For the purpose of creating pointless hassles for programmers; let's create a stupid artificial rule like "if you only use one member of a structure at a time, then use a union"; and then pretend that structures and unions are semantically different. That way, if a programmer does use one structure member at a time we can catch that error!

I do care that the compiler can catch errors, but only using one member of a structure at a time is not an error - it's only pointless hassle for programmers.

Note: there are cases where differences in memory layout are externally visible (e.g. data used for messages, networking and file IO; and devices with memory mapped registers). Neither a structure nor a union is suitable for any of these cases. For these cases I have "rigid structures" where the compiler makes guarantees about the order of structure members, size of structure members, padding, and endian-ness (and also imposes a few restrictions - e.g. members can't be pointers).

Perhaps this might help (first hit on Google searching for "why are pointers hard to understand").

The fact that there is such an article shows that pointers are hard. Not that there isn't a solution, or that we don't need them (there is and we do), but that some parts of programming are fundamentally hard, so you can't just dismiss a programming language feature because it's "hard."

For example, people dismiss static typing because their compiler yells at them when they get the details wrong, even when their program is still correct and they just don't know how to express that to the type system. People advocate garbage collection because it's easier to program with, even though they would write better programs (even in a GC'd language) if they understood memory management.

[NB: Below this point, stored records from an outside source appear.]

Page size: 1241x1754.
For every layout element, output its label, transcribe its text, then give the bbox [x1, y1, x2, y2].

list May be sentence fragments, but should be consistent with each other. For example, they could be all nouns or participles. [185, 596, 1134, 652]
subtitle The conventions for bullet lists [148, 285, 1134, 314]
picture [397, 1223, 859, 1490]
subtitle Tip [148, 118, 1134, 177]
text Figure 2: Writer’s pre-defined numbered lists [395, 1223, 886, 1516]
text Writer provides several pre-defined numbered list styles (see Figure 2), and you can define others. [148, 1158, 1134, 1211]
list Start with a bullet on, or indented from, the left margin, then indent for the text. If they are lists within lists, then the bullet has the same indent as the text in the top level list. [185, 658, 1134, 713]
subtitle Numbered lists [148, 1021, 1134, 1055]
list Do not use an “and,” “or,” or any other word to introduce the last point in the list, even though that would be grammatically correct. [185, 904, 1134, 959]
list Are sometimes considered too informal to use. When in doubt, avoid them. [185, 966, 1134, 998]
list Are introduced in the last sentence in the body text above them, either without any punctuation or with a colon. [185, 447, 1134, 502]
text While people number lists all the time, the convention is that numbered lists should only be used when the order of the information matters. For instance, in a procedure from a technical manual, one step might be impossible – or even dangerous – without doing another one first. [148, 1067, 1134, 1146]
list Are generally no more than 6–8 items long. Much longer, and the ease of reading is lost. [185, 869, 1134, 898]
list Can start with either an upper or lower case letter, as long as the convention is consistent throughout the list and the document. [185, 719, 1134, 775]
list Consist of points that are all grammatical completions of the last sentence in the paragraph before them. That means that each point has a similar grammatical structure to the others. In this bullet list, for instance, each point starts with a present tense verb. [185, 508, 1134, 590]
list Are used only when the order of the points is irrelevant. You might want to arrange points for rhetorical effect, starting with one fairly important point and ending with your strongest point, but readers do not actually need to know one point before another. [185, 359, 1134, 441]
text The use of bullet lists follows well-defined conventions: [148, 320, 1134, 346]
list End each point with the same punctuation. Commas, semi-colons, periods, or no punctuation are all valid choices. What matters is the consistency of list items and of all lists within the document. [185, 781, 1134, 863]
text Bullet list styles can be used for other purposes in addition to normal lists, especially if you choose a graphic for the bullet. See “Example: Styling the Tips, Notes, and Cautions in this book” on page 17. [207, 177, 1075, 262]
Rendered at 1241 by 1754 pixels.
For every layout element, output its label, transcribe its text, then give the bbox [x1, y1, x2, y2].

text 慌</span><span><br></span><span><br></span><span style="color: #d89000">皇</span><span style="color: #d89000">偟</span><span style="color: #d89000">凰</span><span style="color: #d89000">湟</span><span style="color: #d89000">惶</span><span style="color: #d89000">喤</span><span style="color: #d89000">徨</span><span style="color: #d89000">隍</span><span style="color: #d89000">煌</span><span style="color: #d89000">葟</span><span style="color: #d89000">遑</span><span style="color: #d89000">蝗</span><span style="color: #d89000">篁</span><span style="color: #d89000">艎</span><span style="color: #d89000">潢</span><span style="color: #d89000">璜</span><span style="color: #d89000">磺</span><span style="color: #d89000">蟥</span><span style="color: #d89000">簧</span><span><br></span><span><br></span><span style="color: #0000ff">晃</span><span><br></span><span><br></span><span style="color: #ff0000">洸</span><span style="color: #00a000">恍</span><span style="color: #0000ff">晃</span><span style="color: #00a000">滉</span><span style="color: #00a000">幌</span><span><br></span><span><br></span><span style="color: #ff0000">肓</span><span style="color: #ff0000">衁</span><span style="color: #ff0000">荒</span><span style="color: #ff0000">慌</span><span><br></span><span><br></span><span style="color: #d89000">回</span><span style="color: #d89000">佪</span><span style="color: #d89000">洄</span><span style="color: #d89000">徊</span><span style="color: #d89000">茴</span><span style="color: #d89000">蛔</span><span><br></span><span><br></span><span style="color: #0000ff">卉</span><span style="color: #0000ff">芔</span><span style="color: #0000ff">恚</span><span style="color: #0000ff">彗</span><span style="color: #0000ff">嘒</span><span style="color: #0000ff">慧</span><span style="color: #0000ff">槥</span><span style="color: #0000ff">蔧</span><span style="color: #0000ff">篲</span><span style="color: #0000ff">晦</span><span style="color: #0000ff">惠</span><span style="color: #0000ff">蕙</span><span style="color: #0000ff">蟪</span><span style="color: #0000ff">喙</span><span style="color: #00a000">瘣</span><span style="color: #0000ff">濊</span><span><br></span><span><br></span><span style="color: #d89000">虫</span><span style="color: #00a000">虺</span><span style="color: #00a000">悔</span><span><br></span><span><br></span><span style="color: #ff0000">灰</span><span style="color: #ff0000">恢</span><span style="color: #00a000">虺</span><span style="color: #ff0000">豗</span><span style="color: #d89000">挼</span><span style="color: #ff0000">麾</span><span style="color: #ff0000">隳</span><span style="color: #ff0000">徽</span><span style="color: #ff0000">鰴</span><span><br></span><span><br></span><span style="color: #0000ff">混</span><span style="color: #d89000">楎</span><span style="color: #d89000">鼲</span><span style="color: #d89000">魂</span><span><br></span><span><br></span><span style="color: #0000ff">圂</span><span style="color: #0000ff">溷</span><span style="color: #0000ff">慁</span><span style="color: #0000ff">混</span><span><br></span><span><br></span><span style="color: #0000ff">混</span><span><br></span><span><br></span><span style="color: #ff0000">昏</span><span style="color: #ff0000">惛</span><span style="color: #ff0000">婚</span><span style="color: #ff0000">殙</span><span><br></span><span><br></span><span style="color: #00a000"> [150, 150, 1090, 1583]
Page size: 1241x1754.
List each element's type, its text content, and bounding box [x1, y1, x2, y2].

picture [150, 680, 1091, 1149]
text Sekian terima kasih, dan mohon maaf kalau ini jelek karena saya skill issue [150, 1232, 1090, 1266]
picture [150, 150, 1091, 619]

I'm not dismissing pointers - for that case the flexibility/power of pointers outweigh the "harder to learn" disadvantage; and I can't think of any alternative that isn't worse (for low level programming).

I am dismissing unions - for that case there are no advantages to outweigh the "harder to learn" disadvantage. It's just pure hassle for no sane reason (other than making a compiler's optimiser easier to write).

I also don't understand your aversion to polymorphism, nor what polymorphism has to do with unions...?

Here's a union in C:

Code: Select all

typedef union {
	int foo;
	char *bar;
} MY_UNION;

Here's the same thing in Java (which doesn't support unions):

Code: Select all

class MY_UNION {
}

class Foo extends MY_UNION {
    int foo;
}

class Bar extends MY_UNION {
    char *bar;
}

Cheers,

Brendan

[Brendan]

Hi,

Am I wrong if I think the "ret" should definitely be a "exit"?

You're right - it should have been "exit" and not "ret'.


Cheers,

Brendan

[thepowersgang]

(this will possibly get me slightly flamed)

I prefer the idea of having tagged unions avaliable. Sure they're complex to learn, but the huge benefit is you can annotate that these two fields should NEVER be used at the same time, and the compiler will either compile-time check that each access is valid, or when it can't, emit an assertion to prevent undefined behavior (I guess it's kinda like C++ inheritance and dynamic casting, but with a simpler represenation)

With tagged unions, you communicate to the compiler your intention, and it makes sure that you don't accedentally go against that intention.